The online program I used - NetMath - used an online math tool for running code and submitting homework. Each student is assigned to a mentor who grades assignments, answers questions, and ensures each student is on schedule. Students receive feedback on their homework and are able to re-submit corrections a couple of times. The two midterms and final must be taken in person with a proctor.

My first mentor was not very responsive. On week 2, a critical week in the program, my mentor did not respond to emails or grade my assignments in a timely fashion (within 3 days, as noted in the program handbook). I notified the program administrators and they assigned me a new mentor. She had quite a bit of catching up to do, but she did her best and eventually graded the outstanding assignments and responded to my questions. Honestly, she was amazing, and I'd write her a letter of recommendation if she asked.

Lesson 2 is quite difficult. It's really the first lesson on the topic of the course, where lesson 1 was review of parametric equations and other necessary concepts, and it's there in case anyone missed or forgot these topics. With the combination of difficult content and slow responses from my mentor, it took me 2 weeks to finish lesson 2. In addition, I got sick for a couple of days and there was a death in the family, which put me behind another 2 weeks or so. Fortunately, the program offers a two-month extension, and I planned on using it if needed.
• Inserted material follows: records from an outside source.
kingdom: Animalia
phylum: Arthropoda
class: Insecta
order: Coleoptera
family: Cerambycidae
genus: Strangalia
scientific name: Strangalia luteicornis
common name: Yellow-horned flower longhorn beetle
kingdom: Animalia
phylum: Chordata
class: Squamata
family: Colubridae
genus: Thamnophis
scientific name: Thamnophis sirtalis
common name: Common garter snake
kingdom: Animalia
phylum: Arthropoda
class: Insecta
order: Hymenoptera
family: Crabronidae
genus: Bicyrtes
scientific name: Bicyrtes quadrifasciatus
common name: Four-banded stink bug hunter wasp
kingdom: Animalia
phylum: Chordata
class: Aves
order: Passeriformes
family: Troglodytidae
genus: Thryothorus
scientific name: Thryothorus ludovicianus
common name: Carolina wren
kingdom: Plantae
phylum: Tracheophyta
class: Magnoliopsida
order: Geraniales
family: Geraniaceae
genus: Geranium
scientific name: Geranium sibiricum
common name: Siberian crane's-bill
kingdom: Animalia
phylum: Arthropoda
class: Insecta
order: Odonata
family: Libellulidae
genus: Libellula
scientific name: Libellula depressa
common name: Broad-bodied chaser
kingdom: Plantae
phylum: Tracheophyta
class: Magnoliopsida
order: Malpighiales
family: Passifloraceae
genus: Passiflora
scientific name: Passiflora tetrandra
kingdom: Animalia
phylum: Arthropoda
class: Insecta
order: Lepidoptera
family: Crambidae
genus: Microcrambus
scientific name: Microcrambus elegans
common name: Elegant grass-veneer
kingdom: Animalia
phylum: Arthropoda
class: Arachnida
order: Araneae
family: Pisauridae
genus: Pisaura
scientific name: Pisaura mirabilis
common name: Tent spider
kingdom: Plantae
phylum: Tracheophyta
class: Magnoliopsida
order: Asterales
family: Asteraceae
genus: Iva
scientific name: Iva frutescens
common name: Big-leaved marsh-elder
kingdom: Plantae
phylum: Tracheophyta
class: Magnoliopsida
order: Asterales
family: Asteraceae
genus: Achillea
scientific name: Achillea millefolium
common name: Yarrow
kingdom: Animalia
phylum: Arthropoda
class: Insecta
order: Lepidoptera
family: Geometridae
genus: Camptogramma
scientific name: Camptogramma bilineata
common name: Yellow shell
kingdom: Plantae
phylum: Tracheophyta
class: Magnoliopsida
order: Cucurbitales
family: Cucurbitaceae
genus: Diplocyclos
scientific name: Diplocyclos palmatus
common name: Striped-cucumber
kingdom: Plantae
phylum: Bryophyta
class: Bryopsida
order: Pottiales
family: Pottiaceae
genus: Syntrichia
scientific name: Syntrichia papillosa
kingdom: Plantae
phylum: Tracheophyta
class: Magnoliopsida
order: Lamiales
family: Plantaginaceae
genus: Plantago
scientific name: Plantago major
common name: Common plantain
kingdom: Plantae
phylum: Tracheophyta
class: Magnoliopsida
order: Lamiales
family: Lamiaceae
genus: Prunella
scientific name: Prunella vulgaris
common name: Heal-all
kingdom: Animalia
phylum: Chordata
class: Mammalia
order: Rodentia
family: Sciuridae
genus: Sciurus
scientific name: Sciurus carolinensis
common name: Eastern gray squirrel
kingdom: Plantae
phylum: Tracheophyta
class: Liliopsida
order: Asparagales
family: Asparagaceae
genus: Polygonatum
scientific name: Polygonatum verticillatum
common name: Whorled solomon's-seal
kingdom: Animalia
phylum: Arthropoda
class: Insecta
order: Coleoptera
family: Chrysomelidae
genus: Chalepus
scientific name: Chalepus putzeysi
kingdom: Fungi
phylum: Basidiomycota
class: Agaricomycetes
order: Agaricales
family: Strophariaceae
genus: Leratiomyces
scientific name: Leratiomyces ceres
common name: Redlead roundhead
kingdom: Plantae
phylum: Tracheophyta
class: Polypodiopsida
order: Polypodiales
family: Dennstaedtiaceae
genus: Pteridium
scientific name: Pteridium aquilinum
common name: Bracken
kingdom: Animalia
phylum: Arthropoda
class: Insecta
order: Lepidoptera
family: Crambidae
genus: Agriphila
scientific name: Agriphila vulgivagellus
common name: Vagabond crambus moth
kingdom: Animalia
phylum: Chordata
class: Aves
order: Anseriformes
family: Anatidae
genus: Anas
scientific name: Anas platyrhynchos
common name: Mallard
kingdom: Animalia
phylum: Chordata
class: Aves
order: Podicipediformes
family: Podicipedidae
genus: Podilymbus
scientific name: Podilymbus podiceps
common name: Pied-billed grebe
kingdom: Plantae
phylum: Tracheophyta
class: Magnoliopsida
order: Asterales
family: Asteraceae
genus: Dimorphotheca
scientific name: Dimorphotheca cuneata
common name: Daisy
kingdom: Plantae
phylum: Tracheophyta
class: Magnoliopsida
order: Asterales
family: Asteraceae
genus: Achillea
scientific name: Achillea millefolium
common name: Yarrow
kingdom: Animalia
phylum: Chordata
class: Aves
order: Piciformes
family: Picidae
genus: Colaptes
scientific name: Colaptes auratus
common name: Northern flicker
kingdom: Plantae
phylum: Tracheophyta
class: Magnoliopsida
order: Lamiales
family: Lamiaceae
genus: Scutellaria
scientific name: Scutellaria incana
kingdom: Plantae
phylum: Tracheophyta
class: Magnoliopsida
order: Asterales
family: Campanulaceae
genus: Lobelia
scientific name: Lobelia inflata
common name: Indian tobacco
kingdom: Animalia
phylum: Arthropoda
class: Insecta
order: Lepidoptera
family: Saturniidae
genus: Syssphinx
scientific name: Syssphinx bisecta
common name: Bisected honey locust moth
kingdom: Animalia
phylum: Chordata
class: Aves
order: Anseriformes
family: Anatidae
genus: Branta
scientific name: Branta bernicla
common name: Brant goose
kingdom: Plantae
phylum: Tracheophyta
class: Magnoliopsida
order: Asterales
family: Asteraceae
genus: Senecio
However, there were additional, serious problems with the course. One of the most grievous was incomplete or incorrect content. There were often no terms given to ideas, preventing students who have taken this course from communicating the concepts effectively. For example, vector projection was just called "vector push on another vector". It took me quite some time to find the right term to be able to research this concept online.

The course also neglected saddle points and claimed that whenever a gradient was {0, 0} (or more zeros depending on the number of dimensions), that the point was a minimum or maximum of the function. This is blatantly not true when a saddle point is present, and it would be terrible for students to internalize this falsity since it is profoundly meaningful in calculating predictive models with machine learning, specifically neural networks. You can't assume you've optimized a function when the gradient is {0, 0} without looking around it to see if you've found a saddle point.

All told, I was quite unhappy with this course. Not only was I spending a lot of time catching up, but I was spending time trying to learn the material through other sources since the course material was incomplete or inaccurate. Nearing the end of the course, I was able to catch up to the point where it looked like I could finish the course if I just had another week or two. I emailed the administrators for a course extension, noting the reasons I had for the delay and the issues I had with the course, and they offered a shorter extension so I could finish it without rushing and without taking the full extension. (My schedule to finish without an extension would have been very demanding for my mentor to complete all the grading in time.)

Despite all the delays and issues, I finished all the material within the original time frame, and I just needed to take the final. I studied for a few extra days and took the final about 2 weeks after the course originally ended. Since the final was comprehensive and included the last three lessons, I was very nervous about it. I had aced the midterms, but there was just so much to remember (e.g., the curl of a 3D field is difficult to remember). To my great surprise and delight, I not only aced the final, I got an A+ in the course. I was relieved!

Now I just have to re-take the GRE and apply for the master's program.